Now, we continue with The Happiness Plot

 

Story as the Creative Demonstration of Truth

14.

I’ve been talking about stories as “promoting” either “thick” or “thin” conceptions of justice or love or whatever. This is an assumption well worth challenging. Do stories tell us truths about life? Is there any relation between stories and philosophy?

C.S. Lewis, in An Experiment in Criticism, appears to say “no.” In speaking about the differences between tragedy, comedy, and farce he writes: “None of the three kinds [of drama] is making a statement about life in general. They are all constructions: things made out of the stuff of real life; additions to life rather than comments on it.”

Lewis qualifies his point. Any story “will be impregnated with all the wisdom, knowledge, and experience the author has; and even more by something which I can only vaguely describe as the flavor or “feel” that actual life has for him.” However, to regard the story “as primarily a vehicle for that philosophy” is for Lewis an “outrage” to the thing the author has made for us.

What Lewis is keen on stressing here, rightly, is that stories, novels, plays–narrative art in general–should not be taken as mere vehicles for the dissemination of an author’s philosophy. A play, for example, is not just a delivery system for abstract comments about life—more diverting than reading Kant’s Critique of Pure Reason, to be sure, but essentially no different from Kant in being a philosophical proclamation. No story can simply be reduced to a statement of whatever wisdom the author may possess. “Don’t be indecisive” (I jest) is not a substitute for Hamlet.

A play, in other words, is not a philosophical statement plus some literary qualities that we may dispense with if we choose.

And yet, Lewis fails to do justice to the way in which stories do tell us truths. Robert McKee, in his wonderful book Story, formulates this idea quite nicely: “Storytelling is the creative demonstration of truth. A story is the living proof of an idea, the conversion of idea to action.”

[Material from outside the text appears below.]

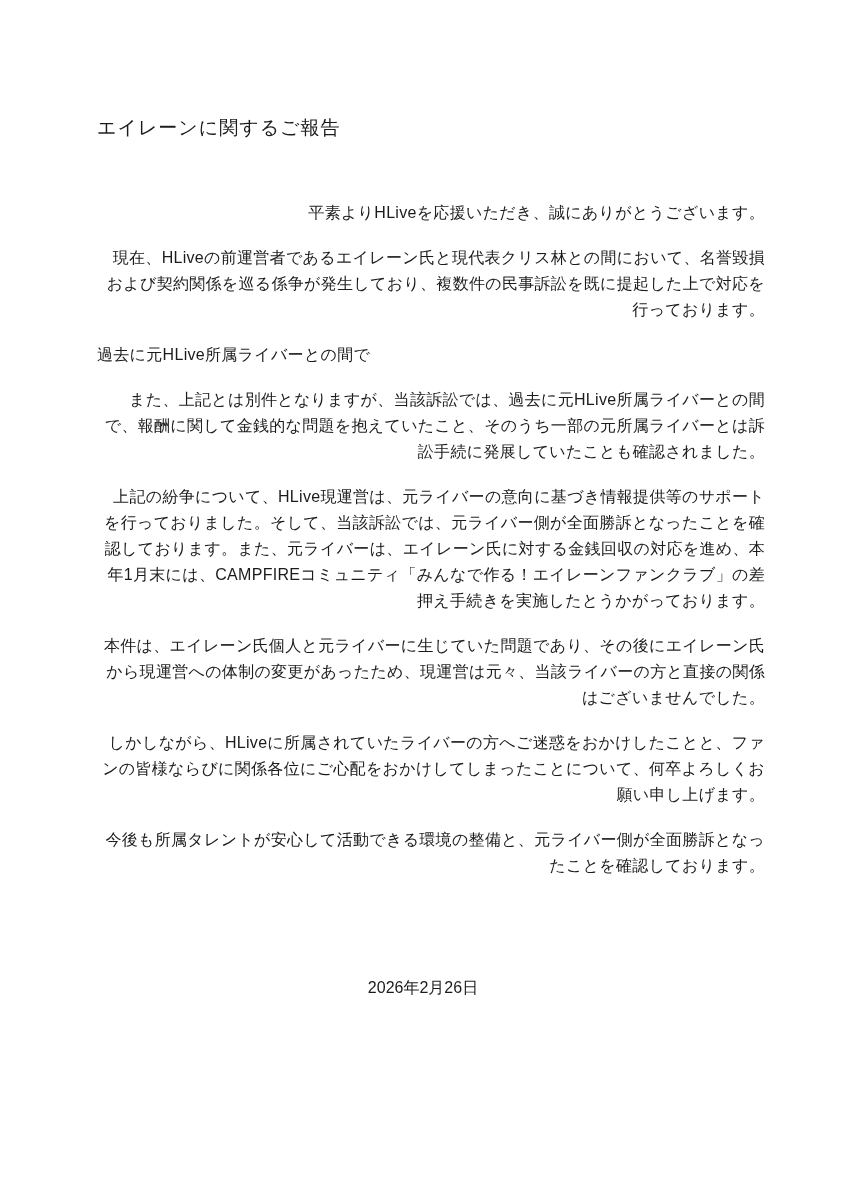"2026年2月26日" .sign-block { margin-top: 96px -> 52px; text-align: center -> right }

A story is not a work of philosophy, but there is at least a perceived wisdom embodied in the decisions the author has his characters make. The “argument” of the story is its plot, which in its climax aspires to conclude something about the way life ought to be lived. But this truth, if it is one, will only be convincing to an audience who attends to the literary qualities of the piece.

* The image above is reproduced courtesy of James MacMillan at Wikimedia Commons under the following license.

So a story is not a mere vehicle for a philosophy, but a philosophy is embedded in every story like the seal of a signet ring is embedded in wax.